**Passage shown**
------------------------------------------------------------
The shorter the term the greater amount of capital you are going to need to make a profit and with less room for mistakes 

Probably the safest route is position/trend trading to kick off with --- here you are simply hicking a ride on a realitively safe stock for a while --- whilst you disipline yourself to impose "stop losses " etc --- then move onto position / breakout --- here you are planning to hop onto the move a lot earlier and ride it
as it changes into a trend trade 

Stan Weinstan's book is an  introduction to position trading followed by:
Guppy's "Share Trading " as a intro to WHAT trading actually is !
Guppy's "Trend Trading " excellent follow on -- read and uderstand this and you would probably be in a position to place your first trade

Then carry on with Leon Wilson's 3 books which carry through the whole process from beginning to end ---- the last is a bit heavy though

These 6 books all compliment each other and each carries on where the other  left off .

Bedford's "candlsticks" is a good read But Candles are short term only.

If you do go ahead your probably better to kick off with  CFDs -- IJ markets are not to bad but advoid CMC ----With CFDs there is no min parcel so whilst you are getting your act together  you could just buy $100 worth (total NOT margin) --- pay the commision & int out your pocket  ---- you won't LEARN untill you actually put CASH @ risk --- forget paper trading, its all about YOU
not the method you are using!

Cheers


----------



## Magdoran (24 June 2006)

Hello makeorbrake,



Welcome to the wonderful world of technical analysis!

Ok, now you’ve asked about texts on this subject, you’re going to get a deluge of suggestions on this thread, and you’re going to have to wade through all the materials to figure out what works for you, and hear conflicting points of view.

I’ll let you into a little secret; most of the works available on technical analysis are poor.  Some are even worse than that, in my opinion.  But if you want to start somewhere, figure out if you really want to read charts and interpret them, or if you want to punch numbers into a machine and for it to tell you when to enter and when to exit.
------------------------------------------------------------
**Work to complete**
A. Retype the part of the trading forum thread that runs from "Welcome to the" up to and including "points of view.".
B. Using the trading forum thread, decide whether each statement agrees with it: (i) candles are described as short term only; (ii) the last of Leon Wilson's books is described as light reading; (iii) Magdoran says most works on technical analysis are poor. Answer yes or no for each and quote the words that decide it.
C. Write what comes next in the trading forum thread, starting right after its last sentence.

**Excerpted data**
------------------------------------------------------------
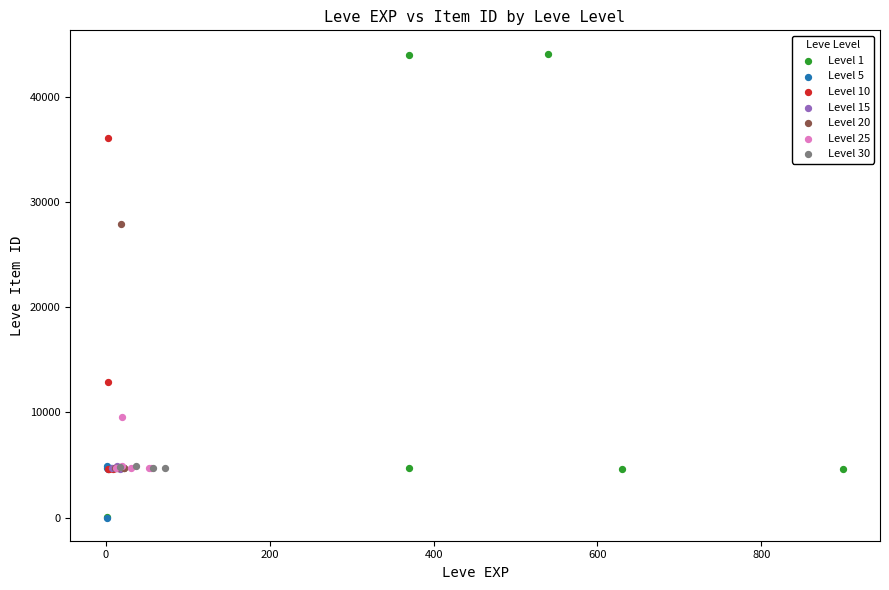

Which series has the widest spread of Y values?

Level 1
------------------------------------------------------------
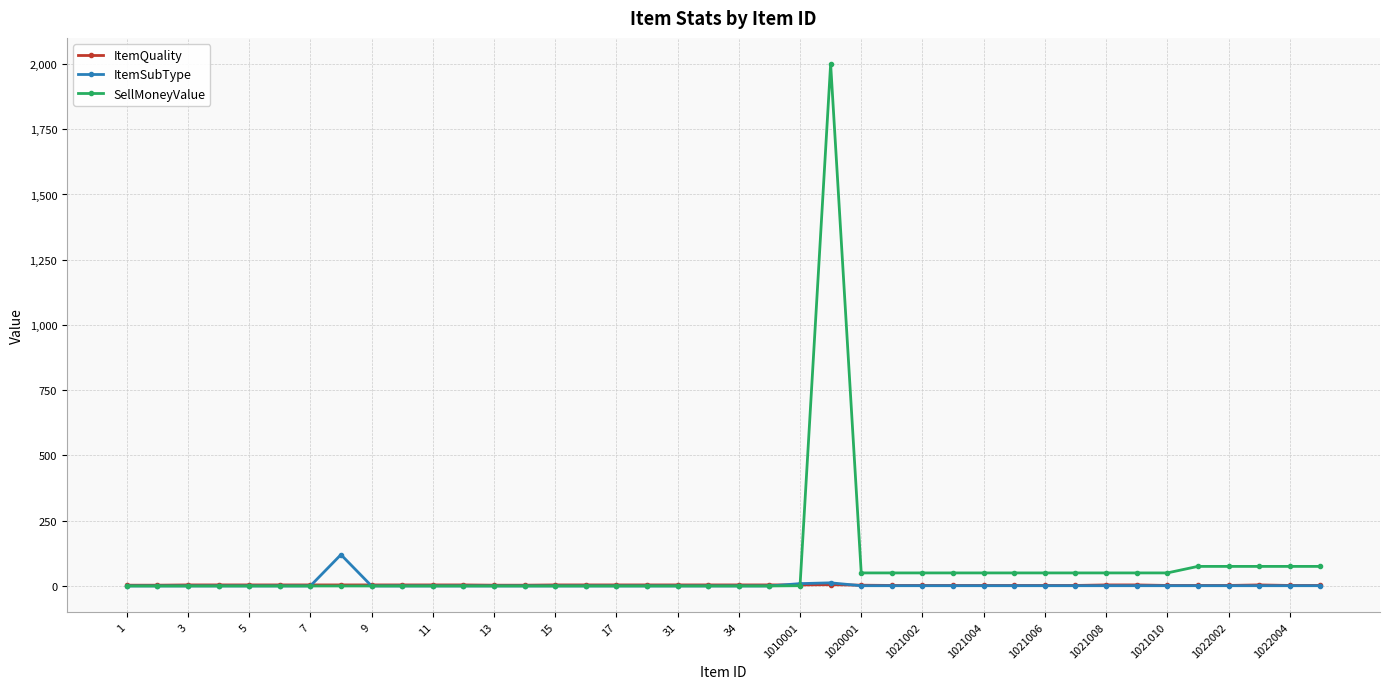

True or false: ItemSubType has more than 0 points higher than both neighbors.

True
------------------------------------------------------------
**Expected results**
A.
Welcome to the wonderful world of technical analysis!

Ok, now you’ve asked about texts on this subject, you’re going to get a deluge of suggestions on this thread, and you’re going to have to wade through all the materials to figure out what works for you, and hear conflicting points of view.

B.
(i) Yes: "But Candles are short term only."
(ii) No: "the last is a bit heavy though"
(iii) Yes: "most of the works available on technical analysis are poor."

C.
If you want to really become proficient at interpreting charts and have the time to do so, let me offer an alternative path – but please note that these are my personal experiences, and you may find what works for you is quite different to what works for me, so it’s up to you.  There is some powerful material out there, but it’s not commonly known, and you probably really need to work the basics out first.

With all due respect to MichaelD and coyotte, I thought Bedford and Tate were kindergarten material, and actually not a good starting point.  I do agree Van Tharp’s book is excellent as a starting book on dealing with trading, but it doesn’t go into technical analysis.

If you’re talking candlesticks, Stephen Bigalow’s book “Profitable Candlestick Trading” eats Bedford’s candlestick approach for breakfast.

If you’re talking nuts and bolts technical analysis concepts, Jack Schwager’s various books (try “Getting Started in Technical Analysis”) is not a bad place to start either (eats Tate for breakfast too).  I’ve moved on way ahead from this now and discount a lot of the material, but it’s ok to get a feel for this area, just don’t take it as gospel, it certainly isn’t, but it’s streets ahead of the the other texts mentioned.

If you want concepts in Elliott wave, you can’t go past Prechter and Frost - this is an excellent work on wave structures (I haven’t read Nick Radge’s books, but apparently they have a good reputation in many professional trading circles).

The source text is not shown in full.